#### SOURCE DOCUMENT ####
0

i would like to extract some string from XML file. my XML file as below:-

<PartNumber name="750">
    <SubComponent name="FPGA">
        <SubComponentItem name="0" device_name="golden" desc="GPCAM FPGA Golden Image" rev="0x002a0023" type="FPGA_T6E_PIC" cache="yes" />
        <SubComponentItem name="1" device_name="user"   desc="GPCAM FPGA User Image"   rev="0x002a0023" type="FPGA_T6E_PIC" cache="yes" />
    </SubComponent>
    <SubComponent name="LTC">
        <SubComponentItem name="0" desc="ltc3880-1.0v-0" rev="0x0003" type="PMBUS_T6E_QSFP28" device_name="ltc3880-1.0v" index="0xb4" />
        <SubComponentItem name="1" desc="ltc3880-3.3v"   rev="0x0003" type="PMBUS_T6E_QSFP28" device_name="ltc3880-3.3v" index="0xb4" />
    </SubComponent>
    <SubComponent name="EEPROM">
        <SubComponentItem name="0"  desc="BCM8238X Retimer 0 ver"       device_name="SLOT_NUMBER/%SLOT_NUMBER/0"  rev="D00E"      type="BCM8238X_EEPROM" cache="yes" />
        <SubComponentItem name="1"  desc="BCM8238X Retimer 0 checksum"  device_name="SLOT_NUMBER/%SLOT_NUMBER/0"  checksum="600D" type="BCM8238X_EEPROM" cache="yes" />
        <SubComponentItem name="2"  desc="BCM8238X Retimer 1 ver"       device_name="SLOT_NUMBER/%SLOT_NUMBER/0"  rev="D00E"      type="BCM8238X_EEPROM" cache="yes" />
        <SubComponentItem name="3"  desc="BCM8238X Retimer 1 checksum"  device_name="SLOT_NUMBER/%SLOT_NUMBER/0"  checksum="600D" type="BCM8238X_EEPROM" cache="yes" />
    </SubComponent>
</PartNumber>

for example i want to extract the rev value in PartNumber name =750 and inside SubComponentItem name=FPGA. how can i extract it?and store it.
####
▶ _DIRECTIVES_
A - Decide whether each statement agrees with the question about extracting values from an XML file. Answer yes or no, and quote the words of the question that settle it.
(i) Both items under the FPGA subcomponent have the same rev value.
(ii) The EEPROM item named "1" carries a rev attribute.
(iii) The part number in the file is named 750.
B - Answer these questions from the XML extraction question, one answer per line.
(i) What desc value belongs to the FPGA item named "1"?
(ii) What index value do the LTC items have?
(iii) What type value do the EEPROM items have?
C - Write what comes next in the XML extraction question, starting after its final sentence.
#### RAW RECORDS ####
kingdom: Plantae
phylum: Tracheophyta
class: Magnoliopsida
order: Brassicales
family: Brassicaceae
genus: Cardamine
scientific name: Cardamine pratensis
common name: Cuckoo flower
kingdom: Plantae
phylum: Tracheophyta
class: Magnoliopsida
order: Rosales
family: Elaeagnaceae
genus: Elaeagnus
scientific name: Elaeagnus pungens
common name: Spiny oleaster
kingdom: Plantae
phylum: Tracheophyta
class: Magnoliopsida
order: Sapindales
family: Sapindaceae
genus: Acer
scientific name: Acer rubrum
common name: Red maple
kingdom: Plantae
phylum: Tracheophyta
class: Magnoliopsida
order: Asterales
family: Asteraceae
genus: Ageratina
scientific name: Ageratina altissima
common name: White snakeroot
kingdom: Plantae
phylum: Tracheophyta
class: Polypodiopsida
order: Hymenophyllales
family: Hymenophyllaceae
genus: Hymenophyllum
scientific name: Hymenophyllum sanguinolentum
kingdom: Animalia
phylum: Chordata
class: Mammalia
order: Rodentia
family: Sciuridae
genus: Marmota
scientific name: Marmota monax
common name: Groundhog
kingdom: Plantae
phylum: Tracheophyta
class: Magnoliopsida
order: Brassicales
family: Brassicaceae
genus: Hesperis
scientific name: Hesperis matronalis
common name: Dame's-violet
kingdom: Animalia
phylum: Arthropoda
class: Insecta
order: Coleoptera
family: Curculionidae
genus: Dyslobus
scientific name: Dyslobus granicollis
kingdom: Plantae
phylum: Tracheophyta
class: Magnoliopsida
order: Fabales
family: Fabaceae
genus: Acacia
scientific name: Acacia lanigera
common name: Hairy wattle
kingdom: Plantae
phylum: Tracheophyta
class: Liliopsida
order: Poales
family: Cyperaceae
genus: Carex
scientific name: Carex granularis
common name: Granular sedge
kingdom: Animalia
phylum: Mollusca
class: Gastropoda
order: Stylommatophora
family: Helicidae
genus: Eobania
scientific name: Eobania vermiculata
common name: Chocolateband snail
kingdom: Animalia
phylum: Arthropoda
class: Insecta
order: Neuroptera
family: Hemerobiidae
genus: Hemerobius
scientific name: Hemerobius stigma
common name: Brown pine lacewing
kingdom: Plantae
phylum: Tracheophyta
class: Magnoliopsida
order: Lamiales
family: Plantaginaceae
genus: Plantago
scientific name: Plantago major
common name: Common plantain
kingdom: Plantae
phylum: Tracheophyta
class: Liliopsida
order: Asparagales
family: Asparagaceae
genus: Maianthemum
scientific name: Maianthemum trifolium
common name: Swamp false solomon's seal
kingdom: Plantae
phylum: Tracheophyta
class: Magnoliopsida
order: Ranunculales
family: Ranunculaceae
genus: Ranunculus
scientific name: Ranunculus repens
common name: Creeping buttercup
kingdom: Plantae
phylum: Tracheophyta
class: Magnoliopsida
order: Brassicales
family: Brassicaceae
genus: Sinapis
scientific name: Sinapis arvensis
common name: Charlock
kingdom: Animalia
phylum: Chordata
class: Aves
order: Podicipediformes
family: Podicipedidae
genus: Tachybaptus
####
▶ _THE ANSWERS_
A -
(i) Yes: both FPGA lines contain "rev="0x002a0023"".
(ii) No: that item has "checksum="600D"" in place of a rev value.
(iii) Yes: "<PartNumber name="750">"

B -
(i) GPCAM FPGA User Image
(ii) 0xb4
(iii) BCM8238X_EEPROM

C -
i had tried below code but still encountered some error, below is my code:-

  use strict;
  use warnings;
  use XML::Simple;
  use Data::Dumper;

  my $simple = XML::Simple->new();
  my $data = $simple->XMLin('/cy/programable/1ProgrammableRevision.xml');

  print Dumper($data) . "\n";

  print $data->{PartNumber}->{750}->{FPGA}->{0}->{rev}->[1];

for you information, my perl version 5.8.8, and XML::libxml or XML::Twig are not applicable.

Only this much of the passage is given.